The Birthday Party

A birthday party is a conformist event. Often the ‘birthday boy’ wishes they were somewhere else. They have told everyone they played the piano, and yet their present is a drum. It is sinister enough if it is not your birthday. Bring in your party guests who perform to the regular beat of booze and ‘Blind Man’s bluff’. The expectation of celebration. The menace of a good time.

To track back from the party. Stanley Webber is the non-conformist, hidden away in a boarding house, constantly being told he is a liar (because he is). Caught, yet cocooned from the wider world in a routine of his own making. Meg, Petey Boles and Lulu are the masses. Petey uses his daily breakfast routine, chess nights and daily grind down at the beach to blinker himself from the world around him. Lulu likes to dip her toe into the water. Be a bit daring. Yet she quickly scurries back to the warmth of her routine when she has one too many of everything at the party.

Meg is anything but the ‘belle of the ball’. She keeps Stanley in her ‘listed’ Boarding House because she is attracted to the idea of non-conformity. Yet when the conformists Goldberg and McCann arrive, she joins in the party. It is easy for Goldberg and McCann to control her. To give her the attention she has always craved. Her moral vacuum is laid bare. She is implicitly aware of Stanley’s fate. It is brutal that Meg runs out of Cornflakes. Least said soonest mended. ‘Belle of the ball’ indeed.

So, it is all set. Goldberg and McCann are sent to remove one more washed up creative from society as Stanley provides no useful value. This is even though the society they represent is rotten to the core. They do it in the darkest way – through celebration. The masses in part, or whole, know what is going on but turn a blind eye or remove themselves from the situation. They lack the moral backbone and rather like the norm really, however much they toy at the fringes. The only shred of decency lies with the most affable character, Petey, who makes a far too late ‘quiet man’ attempt to prevent the inevitable. The victory of society. Brave, yet futile, as there is always room in the car for him.

LDMS are living and breathing their desire to challenge their audience and themselves. This excellent production, directed by Phil Rainforth, continues to set a high bar. The cohesion of direction, set design, construction, lights, wardrobe frame the action. The boarding house is realized here with all its dingy hopelessness and seaside ‘charm’.  The supporting house staff remain wonderful.

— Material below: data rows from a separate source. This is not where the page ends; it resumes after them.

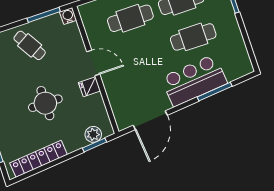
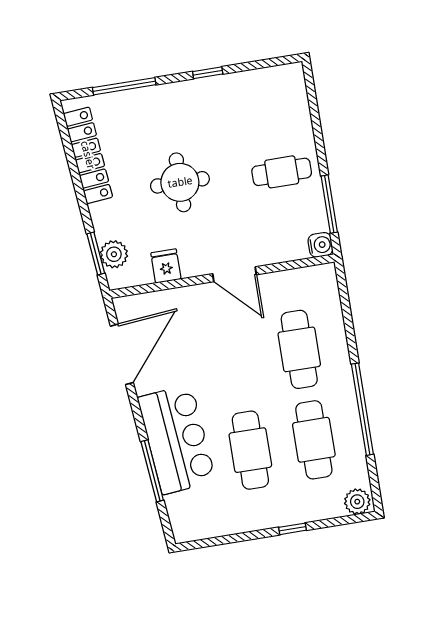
cafe table: (30, 45) -> (282, 172), turned 31
door: (93, 63) -> (235, 274), hinge flipped
fridge: (89, 87) -> (166, 266), moved
door: (150, 120) -> (122, 354), swing flipped

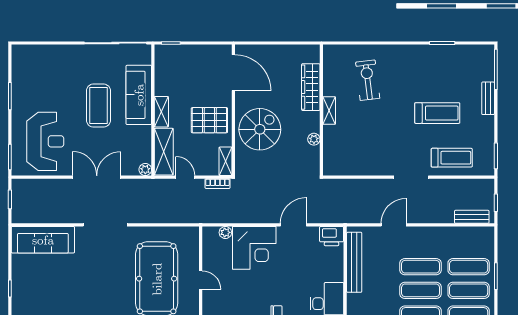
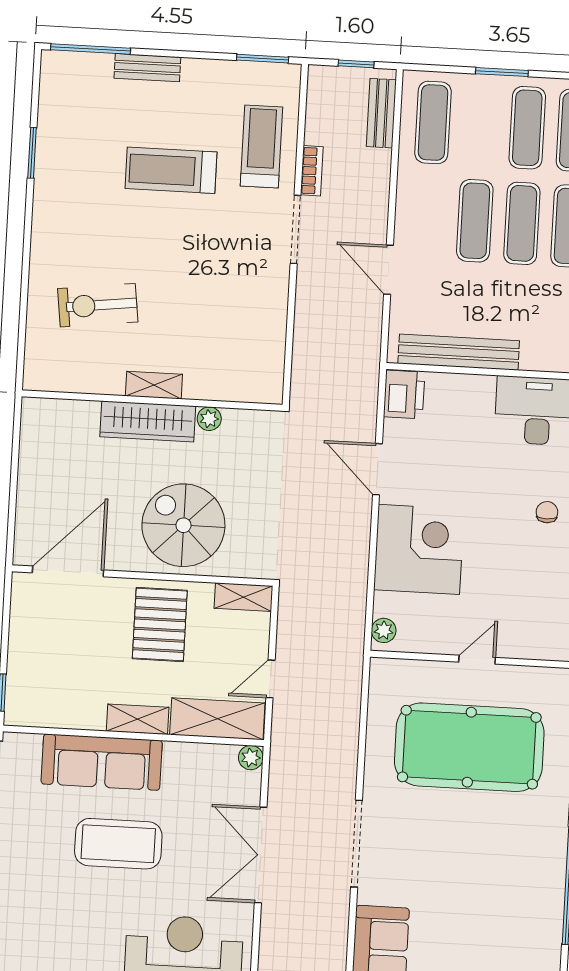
wardrobe: (311, 87) -> (148, 421), moved
treadmill: (437, 113) -> (171, 170), turned -90
bookcase: (218, 184) -> (312, 171), moved
plant: (225, 232) -> (384, 630), moved
exercise mat: (469, 267) -> (433, 122), moved

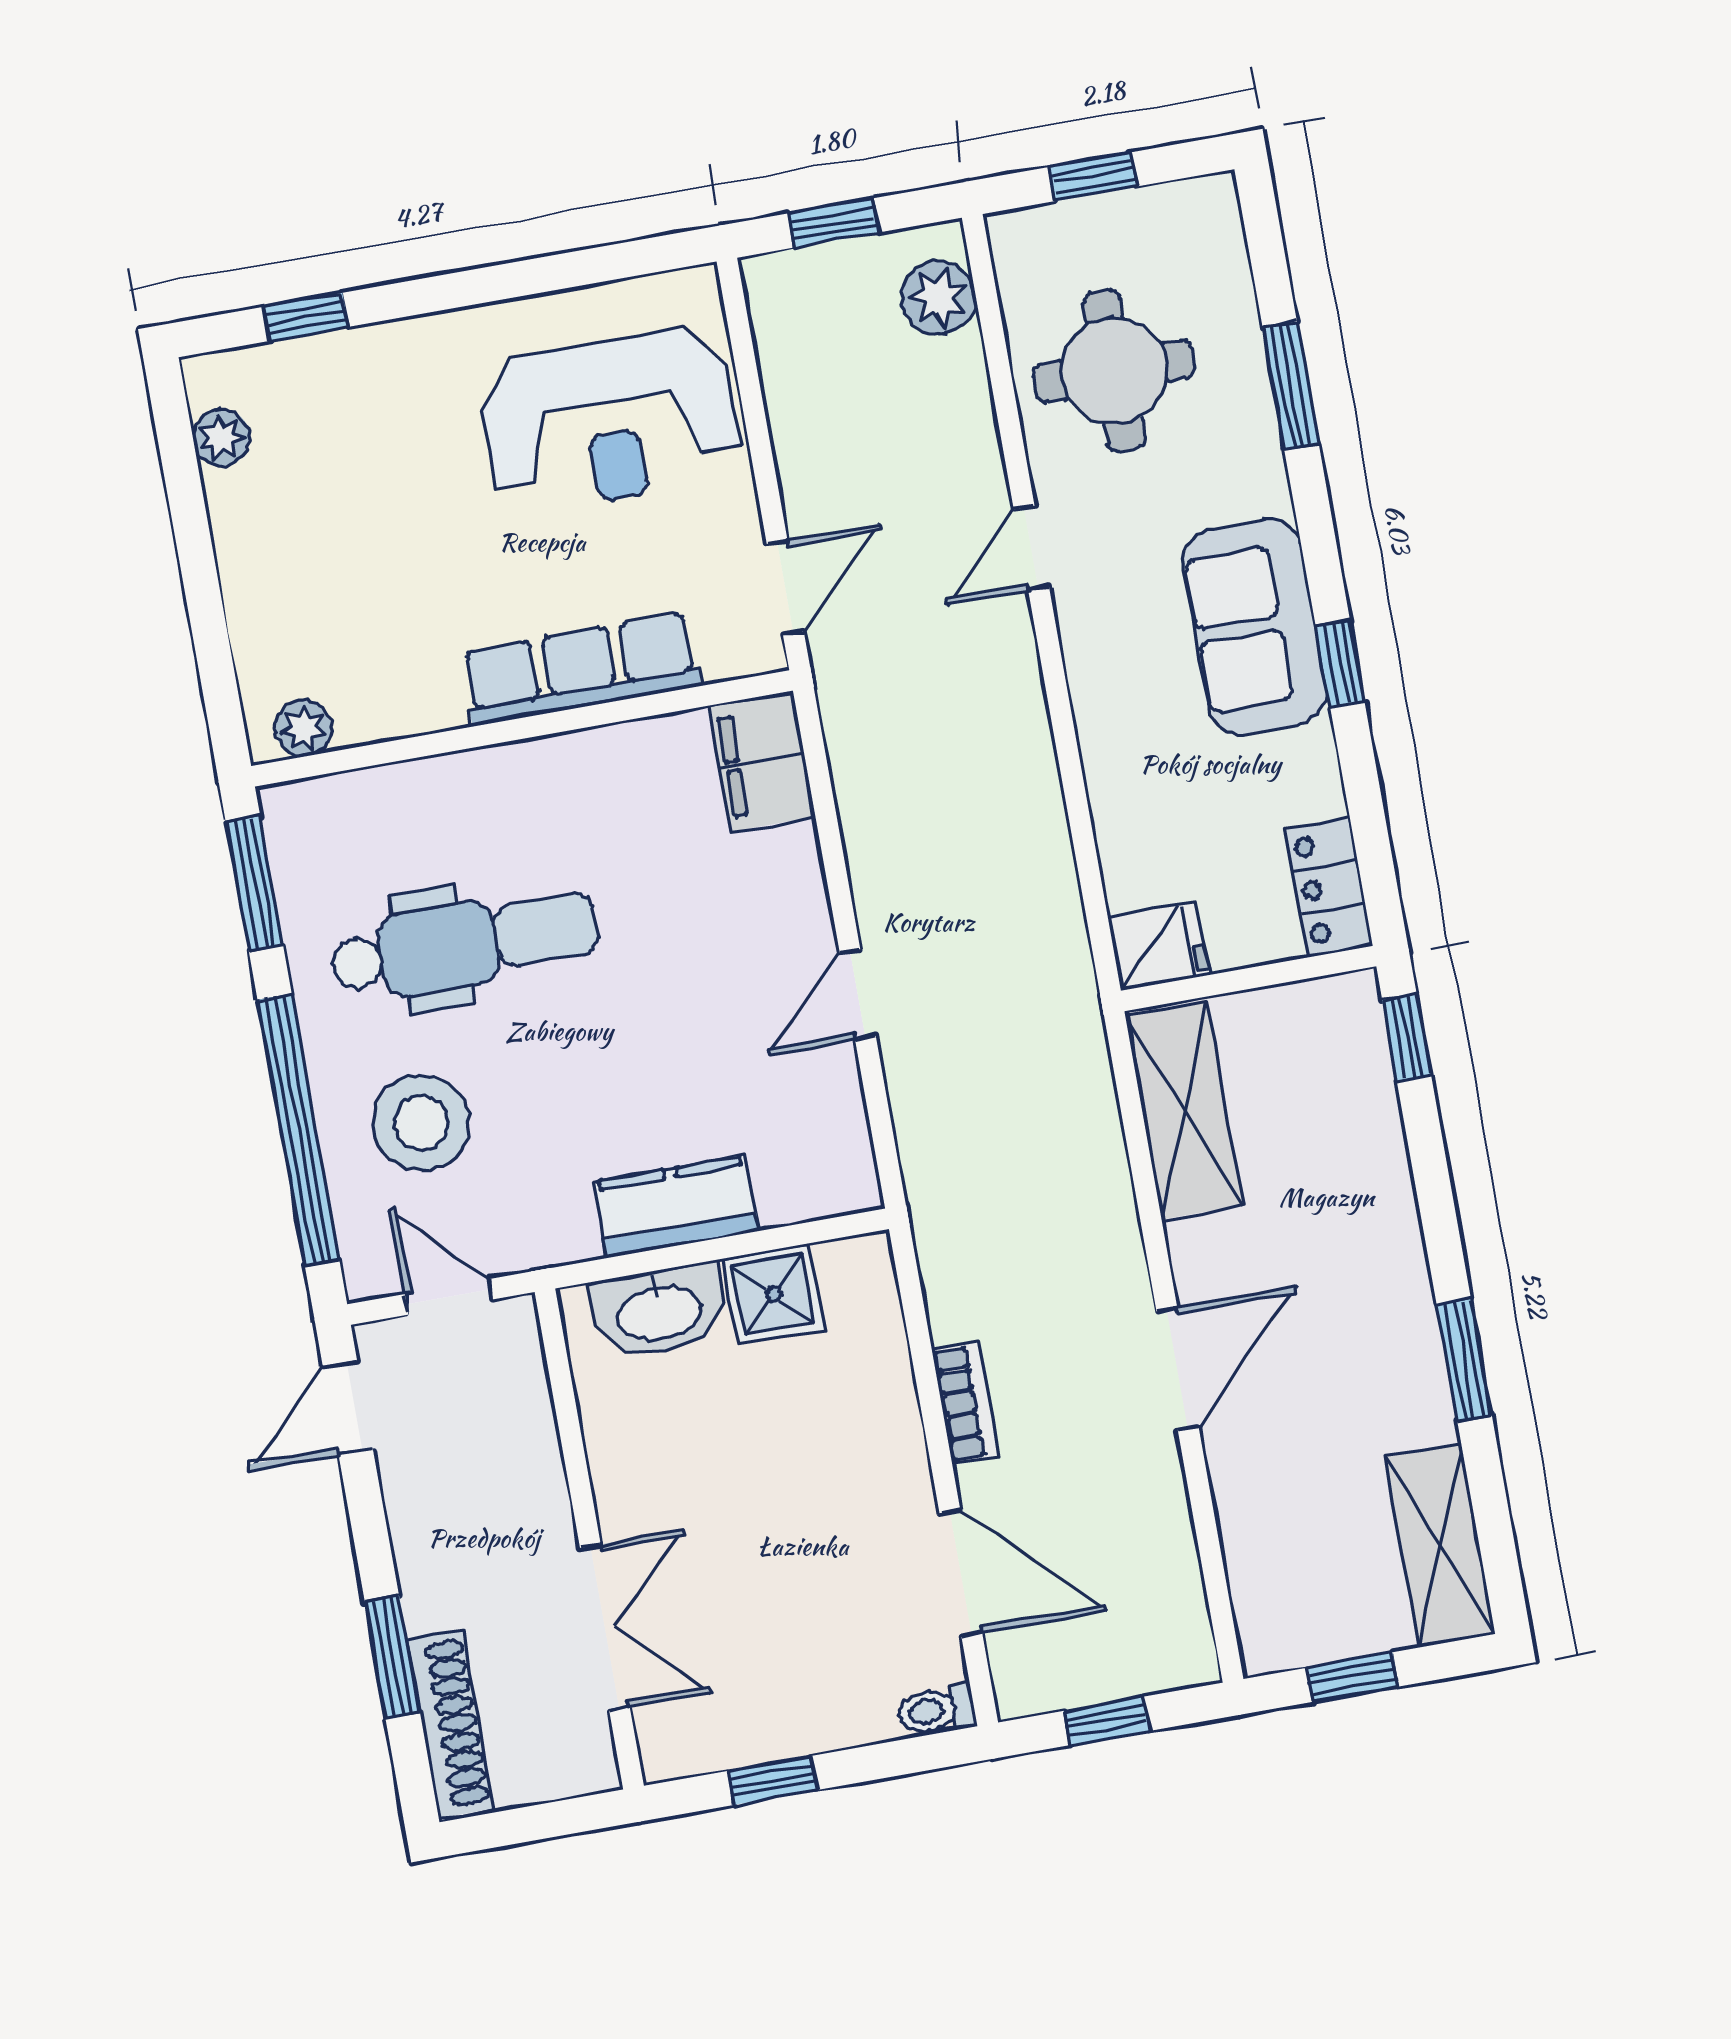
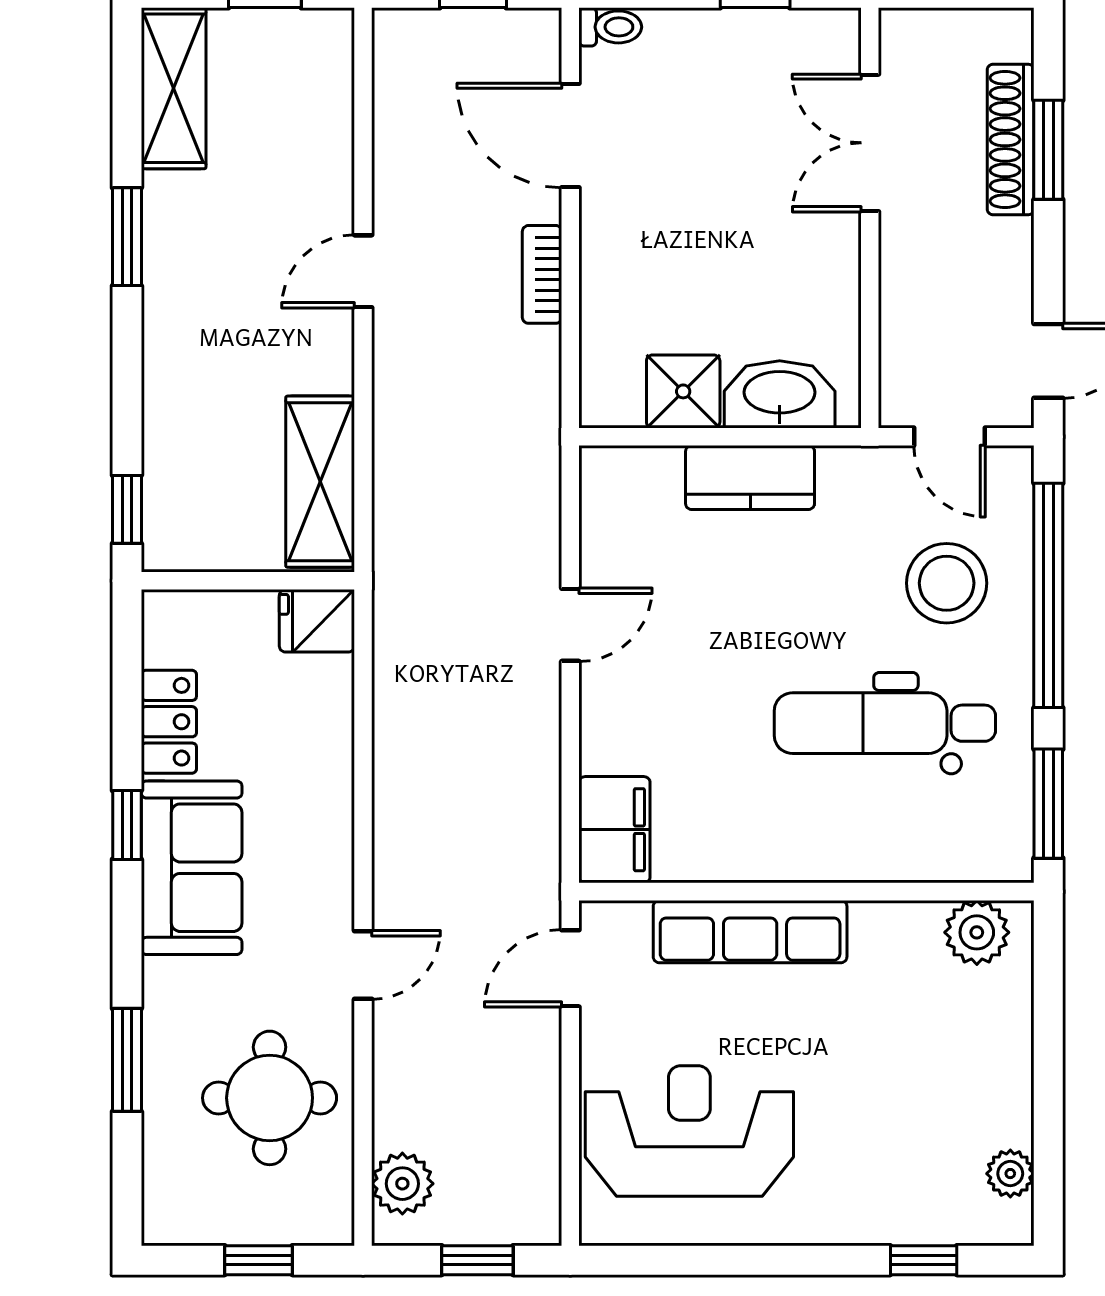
plant: (303, 728) -> (977, 932), width x1.38, depth x1.38
locker: (1329, 887) -> (169, 722), moved
door: (1178, 1369) -> (363, 271), width x0.73
shoe rack: (450, 1724) -> (1011, 140), moved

Sarah Short (Meg Boles) gets all the beats right. She is extraordinary in being quietly awful, selfish and childish. The immoral epitome of turning a blind eye.  Peter Dawson (Petey) plays on his characters affability. This makes his intervention at the end even more powerful and poignant. Hannah Marks (Lulu) moral outrage at being used by Goldberg (by society) is well played out. Her outrage is desperate. Lulu has given Goldberg power over her, so her stand is meaningless. She scurries back to her normal life and no doubt wipes everything from her mind. Steve Davis (Stanley Webber) made the right choice in not making Stanley sympathetic. It is not that Stanley is any better than Goldberg or McCann. Just different. The descent from humanity to inhumanity is genuine.

Mike Watson was born to play Goldberg.  The crude, bullying monster of society. He will always win out. Suave in the knowledge that he will. He is supported by Vic Milne (McCann) who is great in his world-weariness to get the ‘Stanley job’ done.

I loved this. The Birthday Party runs until 29 October 2022 at the Vernon Theatre. It is a dark, funny, clever production. It should be seen – it is important that it is seen. Whether or not there is a wheelbarrow in the back of the car for Stanley remains to be seen. Perhaps we will never know.